# John Deere 8430 artic



## Tommy Dooley (Oct 29, 2019)

would anyone have experience with repair to an 8430 Artic , I’m a new member and have done some tests to Tractor , could do with some help If possible -


----------



## Hoodoo Valley (Nov 14, 2006)

Welcome to the forum Tommy. It's hard to make out the photo. What are you struggling with?


----------



## Tommy Dooley (Oct 29, 2019)

Hoodoo Valley said:


> Welcome to the forum Tommy. It's hard to make out the photo. What are you struggling with?


Hello hoodoo ,
My 8430 is a 1977 model , it stopped driving while on the road with no load on.
I towed it to the yard and removed the hi lo unit by turning the tractor on a full right turn , when I stripped the planetary hi lo unit all of the hi disk were burnt out and the splines were stripped off the disks, I replaced the parts and fitted new o rings , reinstalled unit and still no drive , I took it out again and tested the unit with air and it tested perfect , I reinstalled unit.
I then removed lh fuel tank and side Chassie rail to gain access to clutch valve where I tested the pressures . The clutch valve showed over 175psi with the lube port showing just slightly over 100psi which I think is normal , when I moved the hi lo lever the clutch pressure dropped and resumed immediately which to me says the hi lo is working .
All suction screens and filters are clean as I checked them .
The lift , pto , scv , steering and brakes are working fine . 
I just wondered if anyone on the forum has experience with these Tractors . 
The hyd gauge on dash does flash when tractor is running ?...
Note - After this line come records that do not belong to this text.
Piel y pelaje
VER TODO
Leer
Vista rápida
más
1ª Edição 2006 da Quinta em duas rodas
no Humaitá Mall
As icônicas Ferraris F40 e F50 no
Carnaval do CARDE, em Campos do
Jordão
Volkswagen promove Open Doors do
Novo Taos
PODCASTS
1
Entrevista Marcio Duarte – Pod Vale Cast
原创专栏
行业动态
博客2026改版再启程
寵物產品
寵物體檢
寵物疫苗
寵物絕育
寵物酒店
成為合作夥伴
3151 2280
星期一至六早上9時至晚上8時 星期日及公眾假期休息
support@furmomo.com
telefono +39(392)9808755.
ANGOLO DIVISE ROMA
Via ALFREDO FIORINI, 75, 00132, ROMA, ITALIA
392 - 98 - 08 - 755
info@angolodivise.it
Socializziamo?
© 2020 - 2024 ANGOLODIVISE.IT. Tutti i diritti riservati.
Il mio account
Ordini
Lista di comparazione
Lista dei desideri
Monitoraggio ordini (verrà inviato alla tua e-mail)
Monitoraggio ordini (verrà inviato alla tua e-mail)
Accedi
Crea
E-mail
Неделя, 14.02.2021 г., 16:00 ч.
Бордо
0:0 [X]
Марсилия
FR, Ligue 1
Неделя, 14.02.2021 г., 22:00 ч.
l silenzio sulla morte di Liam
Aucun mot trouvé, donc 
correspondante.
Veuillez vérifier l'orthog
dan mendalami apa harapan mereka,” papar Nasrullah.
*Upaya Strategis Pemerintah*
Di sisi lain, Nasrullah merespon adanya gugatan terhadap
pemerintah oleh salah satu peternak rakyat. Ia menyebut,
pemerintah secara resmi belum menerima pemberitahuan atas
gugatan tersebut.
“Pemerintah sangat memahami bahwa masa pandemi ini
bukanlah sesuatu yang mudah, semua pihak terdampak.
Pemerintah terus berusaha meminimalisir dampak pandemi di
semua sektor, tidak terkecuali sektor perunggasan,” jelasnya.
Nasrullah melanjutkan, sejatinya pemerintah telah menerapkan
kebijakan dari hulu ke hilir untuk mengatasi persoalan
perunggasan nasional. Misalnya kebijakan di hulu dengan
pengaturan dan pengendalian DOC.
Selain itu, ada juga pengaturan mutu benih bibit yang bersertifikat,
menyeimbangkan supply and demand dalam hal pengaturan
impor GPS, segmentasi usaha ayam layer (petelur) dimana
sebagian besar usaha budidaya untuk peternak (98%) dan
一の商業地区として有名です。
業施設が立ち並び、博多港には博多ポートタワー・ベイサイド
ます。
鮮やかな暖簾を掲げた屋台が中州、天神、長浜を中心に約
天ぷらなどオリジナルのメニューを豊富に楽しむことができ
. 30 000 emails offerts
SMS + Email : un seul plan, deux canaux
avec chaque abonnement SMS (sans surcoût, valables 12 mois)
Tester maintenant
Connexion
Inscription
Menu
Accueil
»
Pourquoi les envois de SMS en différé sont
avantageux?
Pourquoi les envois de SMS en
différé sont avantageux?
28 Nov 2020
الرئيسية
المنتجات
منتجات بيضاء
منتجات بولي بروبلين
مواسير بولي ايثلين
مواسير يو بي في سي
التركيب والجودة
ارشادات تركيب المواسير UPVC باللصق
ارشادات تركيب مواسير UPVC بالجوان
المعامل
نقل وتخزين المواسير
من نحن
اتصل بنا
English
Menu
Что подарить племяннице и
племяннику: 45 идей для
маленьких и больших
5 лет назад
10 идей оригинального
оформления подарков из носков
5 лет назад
I have no experience with these Tractors so any help would be great


----------



## Tommy Dooley (Oct 29, 2019)

Tommy Dooley said:


> Hello hoodoo ,
> My 8430 is a 1977 model , it stopped driving while on the road with no load on.
> I towed it to the yard and removed the hi lo unit by turning the tractor on a full right turn , when I stripped the planetary hi lo unit all of the hi disk were burnt out and the splines were stripped off the disks, I replaced the parts and fitted new o rings , reinstalled unit and still no drive , I took it out again and tested the unit with air and it tested perfect , I reinstalled unit.
> I then removed lh fuel tank and side Chassie rail to gain access to clutch valve where I tested the pressures . The clutch valve showed over 175psi with the lube port showing just slightly over 100psi which I think is normal , when I moved the hi lo lever the clutch pressure dropped and resumed immediately which to me says the hi lo is working .
> ...





Tommy Dooley said:


> Hello hoodoo ,
> My 8430 is a 1977 model , it stopped driving while on the road with no load on.
> I towed it to the yard and removed the hi lo unit by turning the tractor on a full right turn , when I stripped the planetary hi lo unit all of the hi disk were burnt out and the splines were stripped off the disks, I replaced the parts and fitted new o rings , reinstalled unit and still no drive , I took it out again and tested the unit with air and it tested perfect , I reinstalled unit.
> I then removed lh fuel tank and side Chassie rail to gain access to clutch valve where I tested the pressures . The clutch valve showed over 175psi with the lube port showing just slightly over 100psi which I think is normal , when I moved the hi lo lever the clutch pressure dropped and resumed immediately which to me says the hi lo is working .
> ...



Hoodoo , should I post this question in another area of the forum as I have had no reply’s ???


----------



## pogobill (Jan 31, 2012)

I know nothing f these tractors, so I can't help. Had a cat loader go down one time with a similar problem and it was a fuse / relay devise that was blown. 
I also notice from your first photo that there seems to be a pin and snap ring missing on the right had lever.


----------



## Tommy Dooley (Oct 29, 2019)

It's not powered by electrical , it's all mechanical , yes the pin and E clip was removed to check play in connect arm , well spotted but not the problem, thanks for you input


----------